▶ **Extrait du texte**:

***

Par exemple, j’aime bien ce que fait Martin Parr, même s’il travaille en couleur et dans une autre direction que la mienne. Je l’ai découvert lors de mon séjour chez Magnum. Il est vraiment étonnant. Il donne l’impression que ses photos sont faciles à prendre, or il n’en est rien. J’aime d’ailleurs pratiquement tous les photographes de Magnum, même s’il n’y a pas un nom qui me vient à l’esprit maintenant.
Et du côté des photographes algériens ?
Il y a des choses que j’aime bien chez certains de mes collègues. Et je respecte ce qu’ils font. Mais j’ai une conception bien particulière de l’art photographique et mes idées sont précises sur ce que je veux et ce que j’aime.

***

▶ **Documents d'étude**:

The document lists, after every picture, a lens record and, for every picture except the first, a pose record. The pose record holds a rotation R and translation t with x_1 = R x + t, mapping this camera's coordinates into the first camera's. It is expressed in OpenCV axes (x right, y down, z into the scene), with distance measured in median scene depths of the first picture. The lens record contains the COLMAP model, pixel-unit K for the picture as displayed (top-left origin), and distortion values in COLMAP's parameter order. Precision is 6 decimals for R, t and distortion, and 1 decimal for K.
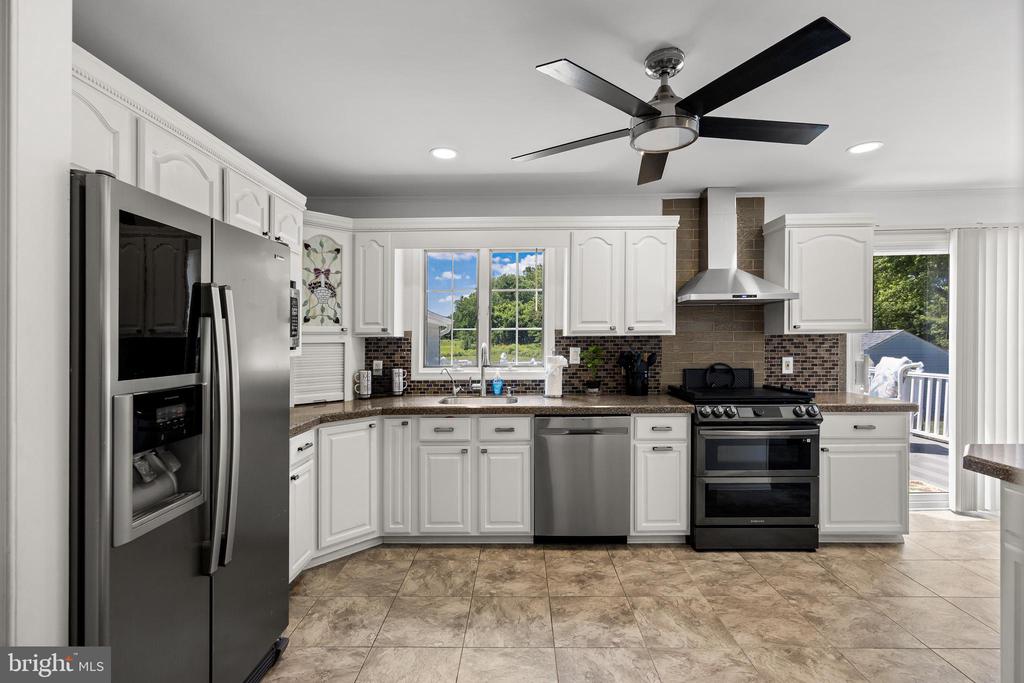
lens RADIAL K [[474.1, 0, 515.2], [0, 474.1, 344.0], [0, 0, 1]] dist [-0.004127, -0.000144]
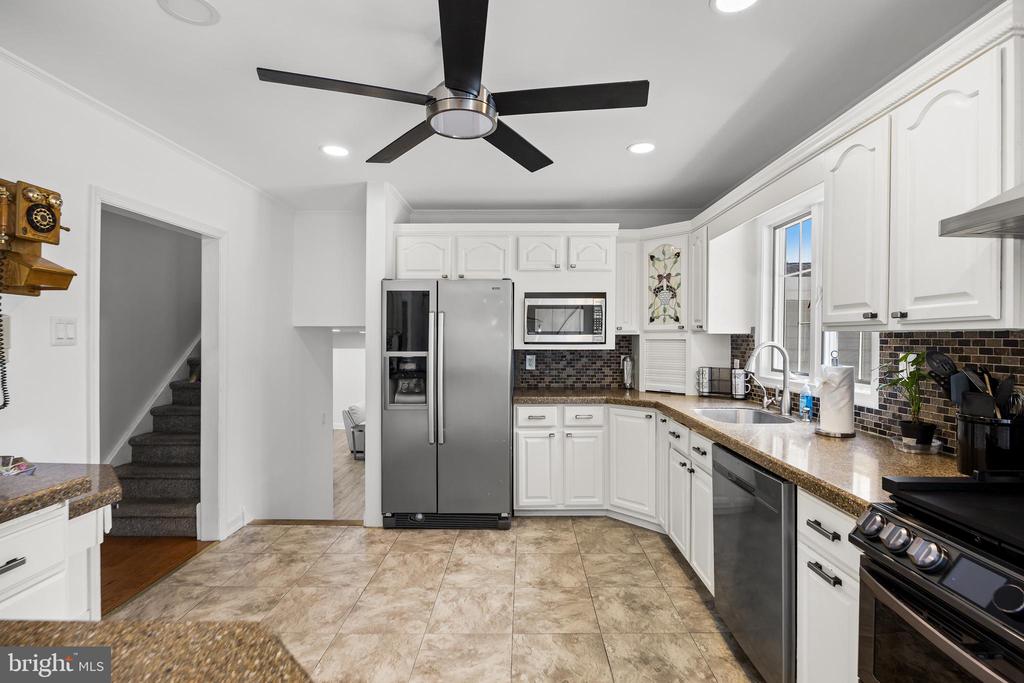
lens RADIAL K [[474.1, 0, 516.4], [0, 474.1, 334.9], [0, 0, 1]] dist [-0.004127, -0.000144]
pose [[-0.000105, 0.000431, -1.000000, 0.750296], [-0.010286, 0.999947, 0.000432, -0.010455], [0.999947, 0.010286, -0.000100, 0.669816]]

***

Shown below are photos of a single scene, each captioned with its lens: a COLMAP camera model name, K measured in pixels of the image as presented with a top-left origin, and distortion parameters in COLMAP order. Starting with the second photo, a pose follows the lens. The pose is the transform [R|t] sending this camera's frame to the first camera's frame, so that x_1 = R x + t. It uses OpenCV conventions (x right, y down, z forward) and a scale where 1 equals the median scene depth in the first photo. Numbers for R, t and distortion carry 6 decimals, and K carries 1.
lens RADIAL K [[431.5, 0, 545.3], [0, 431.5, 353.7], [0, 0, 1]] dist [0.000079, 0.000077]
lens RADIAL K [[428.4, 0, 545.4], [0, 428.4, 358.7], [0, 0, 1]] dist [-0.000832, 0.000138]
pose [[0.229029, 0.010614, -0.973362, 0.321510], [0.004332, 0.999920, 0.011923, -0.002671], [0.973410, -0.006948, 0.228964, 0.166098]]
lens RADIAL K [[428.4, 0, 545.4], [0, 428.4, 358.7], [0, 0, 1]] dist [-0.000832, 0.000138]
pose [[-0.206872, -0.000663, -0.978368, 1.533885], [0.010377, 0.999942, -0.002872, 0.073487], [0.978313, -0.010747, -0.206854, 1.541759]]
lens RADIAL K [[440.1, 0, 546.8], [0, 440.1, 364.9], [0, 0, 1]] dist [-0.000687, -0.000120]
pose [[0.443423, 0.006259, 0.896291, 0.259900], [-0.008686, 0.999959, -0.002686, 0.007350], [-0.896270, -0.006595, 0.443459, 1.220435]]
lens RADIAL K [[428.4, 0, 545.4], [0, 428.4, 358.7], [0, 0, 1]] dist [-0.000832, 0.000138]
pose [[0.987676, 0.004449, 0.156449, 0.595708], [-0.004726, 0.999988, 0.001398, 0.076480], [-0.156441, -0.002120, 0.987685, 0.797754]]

***

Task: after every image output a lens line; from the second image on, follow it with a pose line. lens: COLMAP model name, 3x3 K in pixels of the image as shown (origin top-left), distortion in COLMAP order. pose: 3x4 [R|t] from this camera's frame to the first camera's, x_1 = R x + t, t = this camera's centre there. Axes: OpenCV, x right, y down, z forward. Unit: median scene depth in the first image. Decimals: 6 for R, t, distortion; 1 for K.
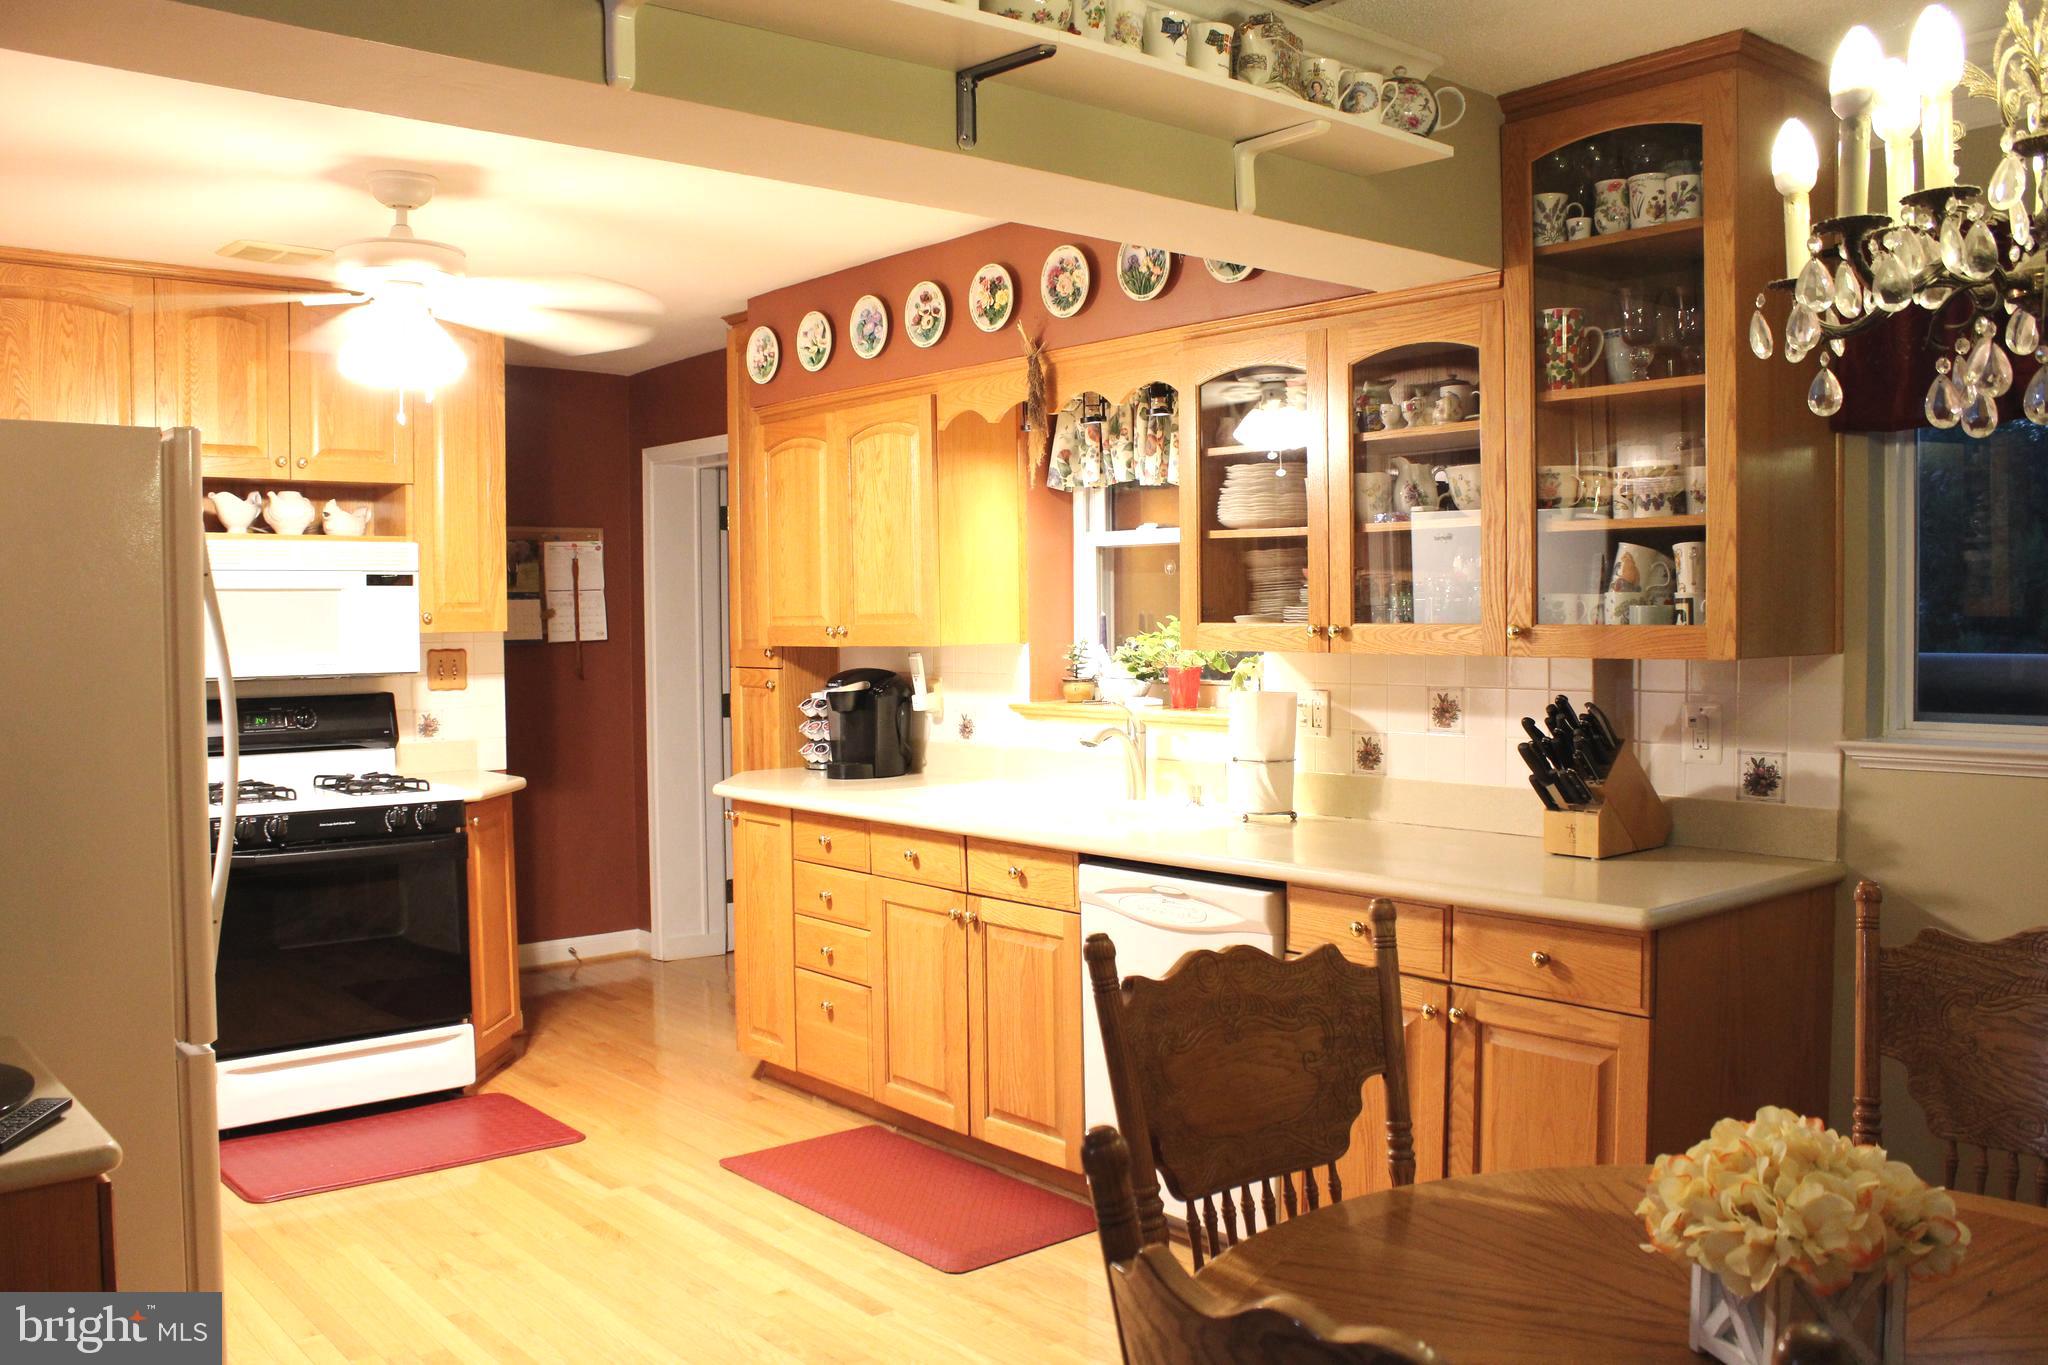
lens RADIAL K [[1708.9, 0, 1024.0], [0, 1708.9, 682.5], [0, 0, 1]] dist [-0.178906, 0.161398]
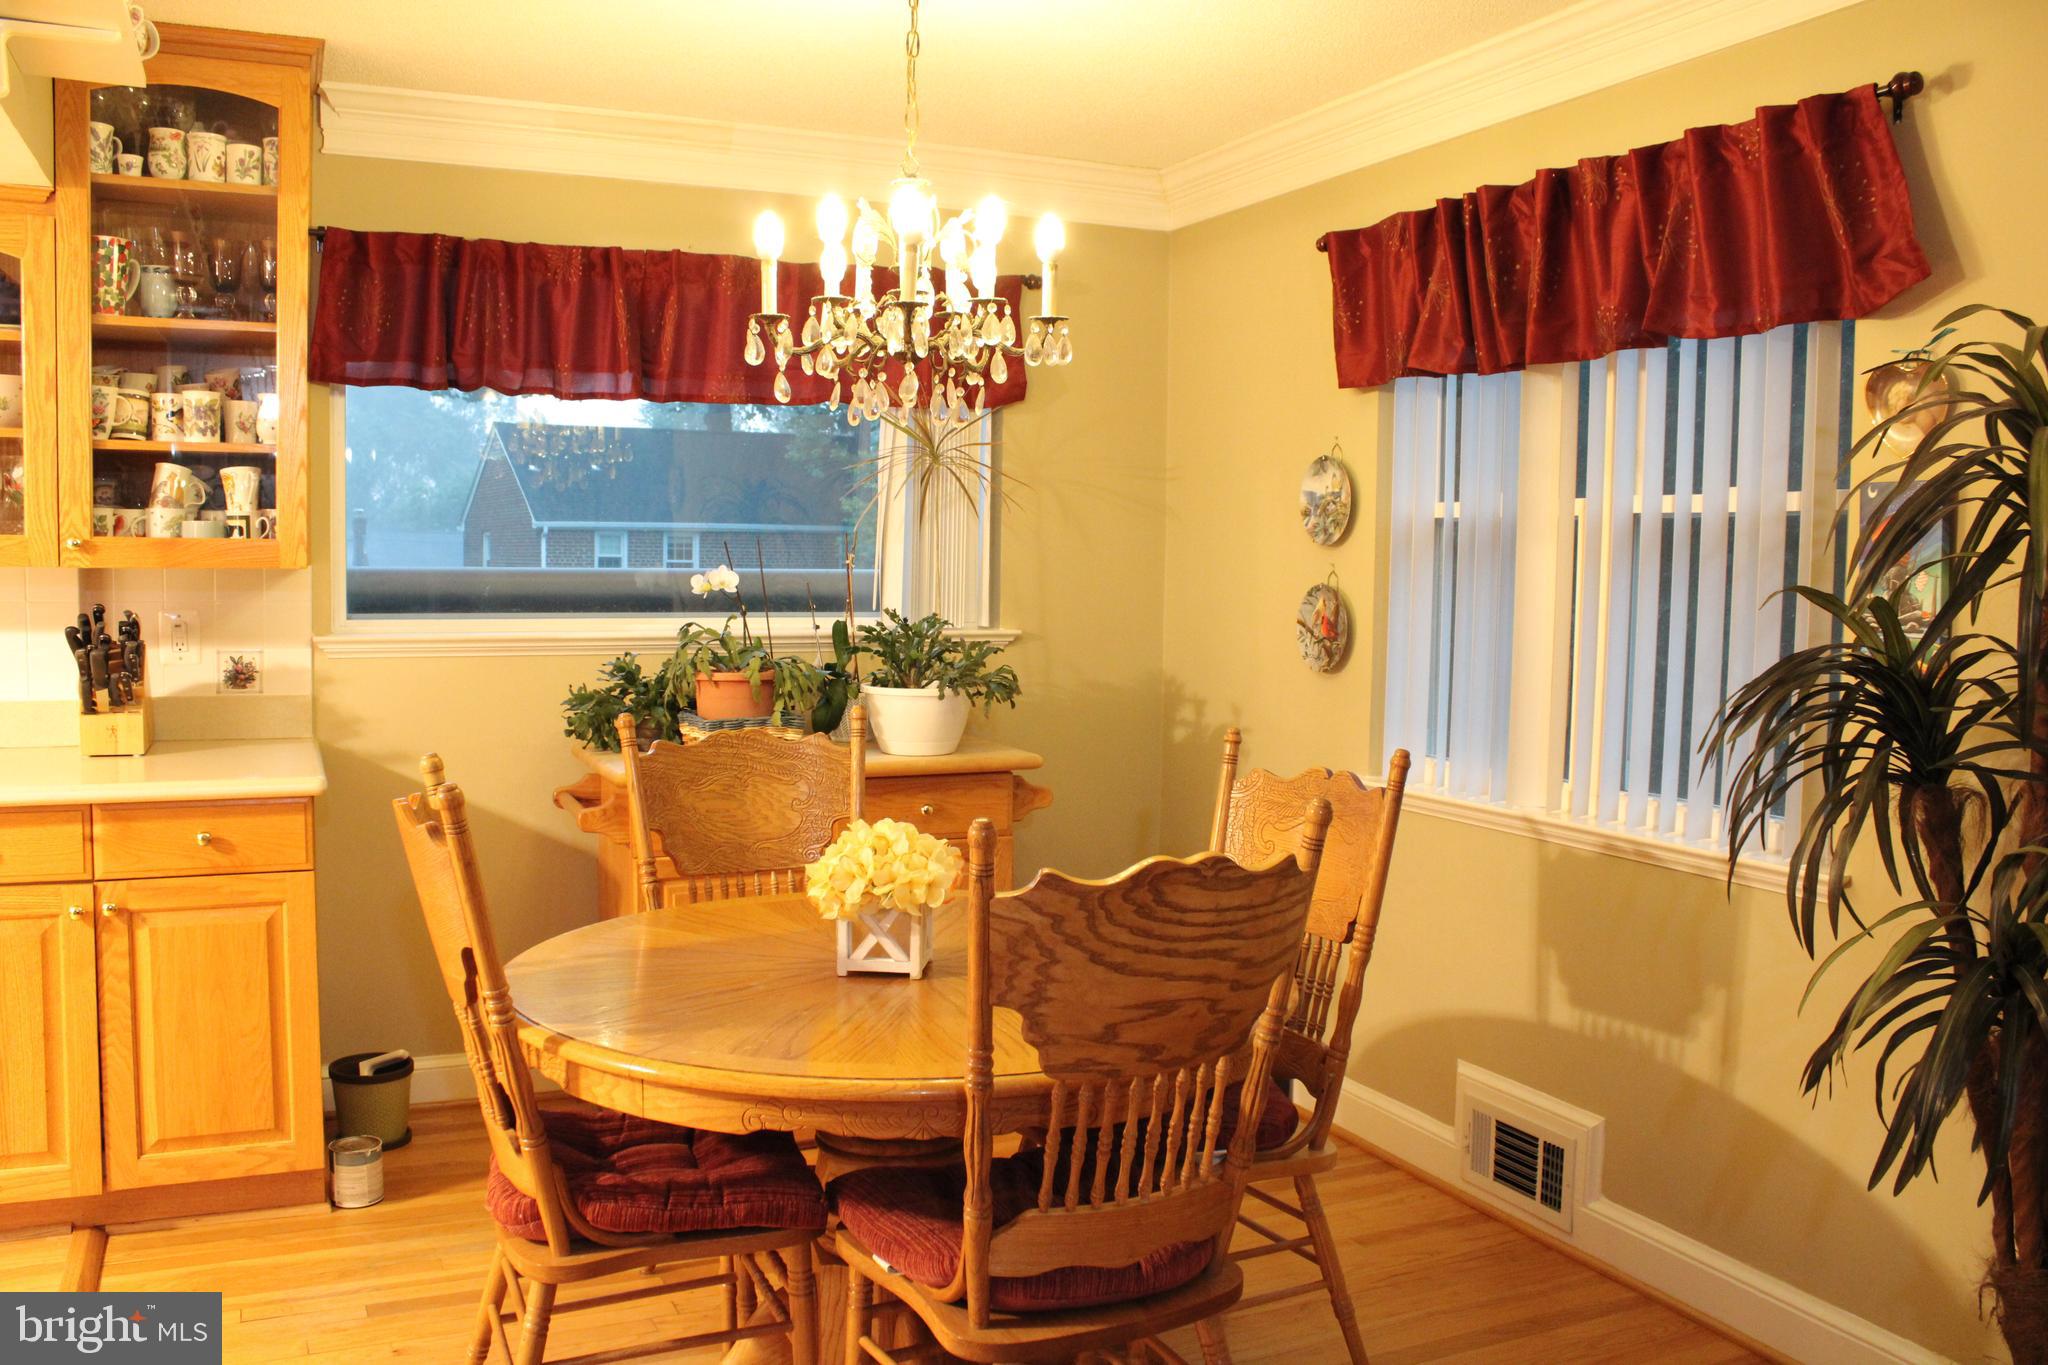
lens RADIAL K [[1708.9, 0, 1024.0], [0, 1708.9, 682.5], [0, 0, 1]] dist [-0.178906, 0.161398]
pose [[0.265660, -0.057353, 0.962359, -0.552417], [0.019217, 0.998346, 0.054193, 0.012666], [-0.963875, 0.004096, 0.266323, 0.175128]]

***

▶ **Série d'exercices**:
**1)** Dans les rangées de données, mettez sous forme de liste JSON de chaînes le passage qui va de la ligne contenant "Shown below are" jusqu'à la ligne contenant "dist [0.000079, 0.000077]", bornes comprises. Donnez une chaîne par ligne et omettez les lignes vides.
**2)** Rédigez la suite de l'entretien sur la photographie en partant de sa dernière phrase.

▶ **Corrigés**:
**1)**
[
  "Shown below are photos of a single scene, each captioned with its lens: a COLMAP camera model name, K measured in pixels of the image as presented with a top-left origin, and distortion parameters in COLMAP order. Starting with the second photo, a pose follows the lens. The pose is the transform [R|t] sending this camera's frame to the first camera's frame, so that x_1 = R x + t. It uses OpenCV conventions (x right, y down, z forward) and a scale where 1 equals the median scene depth in the first photo. Numbers for R, t and distortion carry 6 decimals, and K carries 1.",
  "lens RADIAL K [[431.5, 0, 545.3], [0, 431.5, 353.7], [0, 0, 1]] dist [0.000079, 0.000077]"
]

**2)**
Pouvez-vous nous dire quelques mots sur les différentes séries que vous avez réalisées depuis vos débuts ?
Toutes les séries sur lesquelles je travaille actuellement ont été débutées suite à mon séjour chez Magnum. J’ai réalisé qu’une série ne se décidait pas forcément dès le départ, que cela pouvait ne venir qu’après plusieurs prises de vues, en trouvant une relation entre les images. Comme je vous l’ai déjà dit, mes séries explorent le langage du corps, par exemple Plastique et A Soul in Motion dont j’ai parlé précédemment. J’ai aussi initié une série sur les ombres, Shadows, et la dernière, visible sur ma page, s’intitule Through the Glass. Je dois cependant m’organiser, car je n’ai pas encore de studio et cette dernière série réclame une installation particulière pour l’éclairage. J’ai aussi en tête un projet sur l’identité algérienne. Je suis encore en train de réfléchir à la manière de réaliser cette série.
Pour finir, comment voyez-vous votre futur ?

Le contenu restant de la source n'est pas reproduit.